Understanding the basics of AWS VPC and subnets
Virtual Private Cloud (VPC) is a logically isolated network on AWS where you can launch AWS services. When you create an AWS account, it provides a default VPC in each region with the essential network components to help new users start creating resources easily. A default VPC includes a public subnet in each Availability Zone, an internet gateway, and settings to enable DNS resolution.
When you create your own VPC, you need to specify its set of IP addresses using CIDR notation. Classless Inter-Domain Routing (CIDR) notation is a simple way to represent a specific range of IP addresses.
Eg: 10.0.0.0/16 indicates all IPs from 10.0.0.0 to 10.0.255.255.
Every set of three digits in an IP address represents 8 binary values (8 bits). The /16 in the CIDR notation above indicates how many of those bits are fixed and cannot change.
Amazon VPCs can use CIDR ranges between /16 and /28.
Subnets:
Subnets are segments or partitions of a VPC divided by CIDR range. For example, a VPC with CIDR /22 includes a total of 1024 IP addresses and can be evenly divided into 4 subnets of 256 each. Subnets define which parts of the network are accessible to the internet.
In every subnet, the first 4 and last IP address are reserved for AWS use.

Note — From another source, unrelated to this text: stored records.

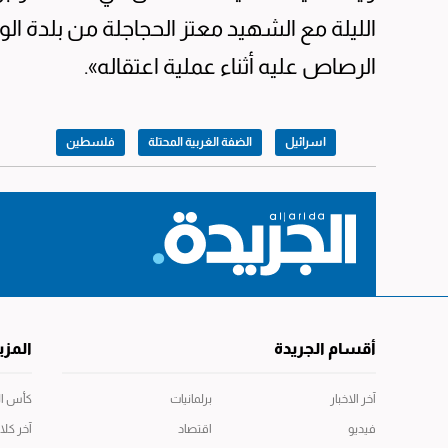
الليلة مع الشهيد معتز الحجاجلة من بلدة الو
الرصاص عليه أثناء عملية اعتقاله».
اسرائيل
الضفة الغربية المحتلة
فلسطين
أقسام الجريدة
المزي
آخر الاخبار
برلمانيات
كأس العال
فيديو
اقتصاد
آخر كلا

10.0.0.0 - Network Address
10.0.0.1 - Reserved by AWS for the VPC router
10.0.0.2 - Reserved by AWS for mapping to Amazon provided DNS
10.0.0.3 - Reserved by AWS for future use
10.0.0.25 - Network broadcast address
Before we deep dive into VPC , its necessary to understand the some of the basic networking components- Internet gateway and Route tables
Internet Gateway:
Internet gateways allow communication between the internet and your VPC. They are horizontally scaled, redundant, and highly available by default. They provide a target in your subnet route tables for internet-routable traffic.
To enable internet access for instances in a VPC subnet, follow these steps:
Attach an internet gateway to your VPC.
Ensure your subnet's route table points to the internet gateway.
Make sure instances in your subnet have public IP addresses or elastic IP addresses.
Confirm that your NACLs and security groups allow the necessary traffic to and from your instances.
Route tables:
Route tables determine where network traffic is directed. There are main (default) and custom route tables. All route tables include a local route entry, which cannot be deleted. Each subnet can have only one route table. It is best practice to use custom route tables for each subnet.
Now lets understand the types of subnets.
Public subnets:
If a subnet's traffic is routed to the internet gateway, it is a public subnet. If your services need internet access, you should create them in public subnets. These subnets have a routing table entry to an internet gateway.
Private Subnets:
If a subnet's traffic does not have a route to an internet gateway, it is a private subnet. These subnets do not have a routing table entry to an internet gateway and are not directly accessible from the public internet. We should use a "jump box" (NAT/proxy/bastion host) to support restricted, outbound-only public internet access.
Consider using larger subnets over smaller ones. It will simplify workload placement—choosing where to place a workload among 10 small subnets is more complicated than with one large subnet. This way, it is less likely to waste or run out of IP addresses.
Let's divide some workloads based on which subnet to use -
Data Store Instances - Private subnet
Batch processing instances - Private subnet
Backend instances - Private subnet
Web application instances - public or private subnets.